**WHAT THE TASK REQUIRES**
Extract every line of the listing below that contains the word "gestão", treating uppercase and lowercase letters as distinct.

-*-*-

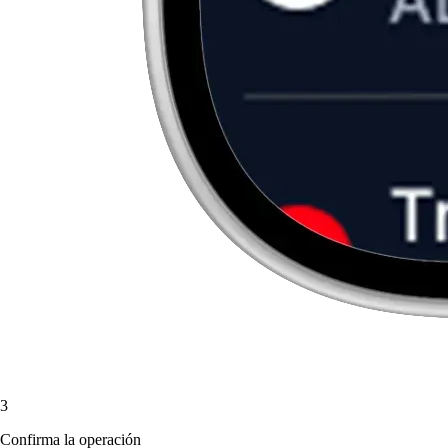
3
Confirma la operación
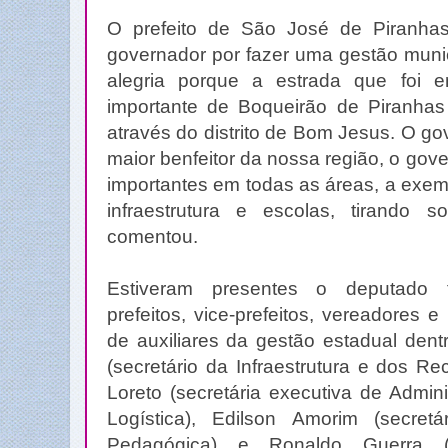
O prefeito de São José de Piranhas
governador por fazer uma gestão munic
alegria porque a estrada que foi e
importante de Boqueirão de Piranha
através do distrito de Bom Jesus. O g
maior benfeitor da nossa região, o gove
importantes em todas as áreas, a exe
infraestrutura e escolas, tirando 
comentou.
Estiveram presentes o deputado f
prefeitos, vice-prefeitos, vereadores e
de auxiliares da gestão estadual den
(secretário da Infraestrutura e dos Re
Loreto (secretária executiva de Admin
Logística), Edilson Amorim (secret
Pedagógica) e Ronaldo Guerra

-*-*-

**THE COMPLETED TASK**
governador por fazer uma gestão munic
de auxiliares da gestão estadual den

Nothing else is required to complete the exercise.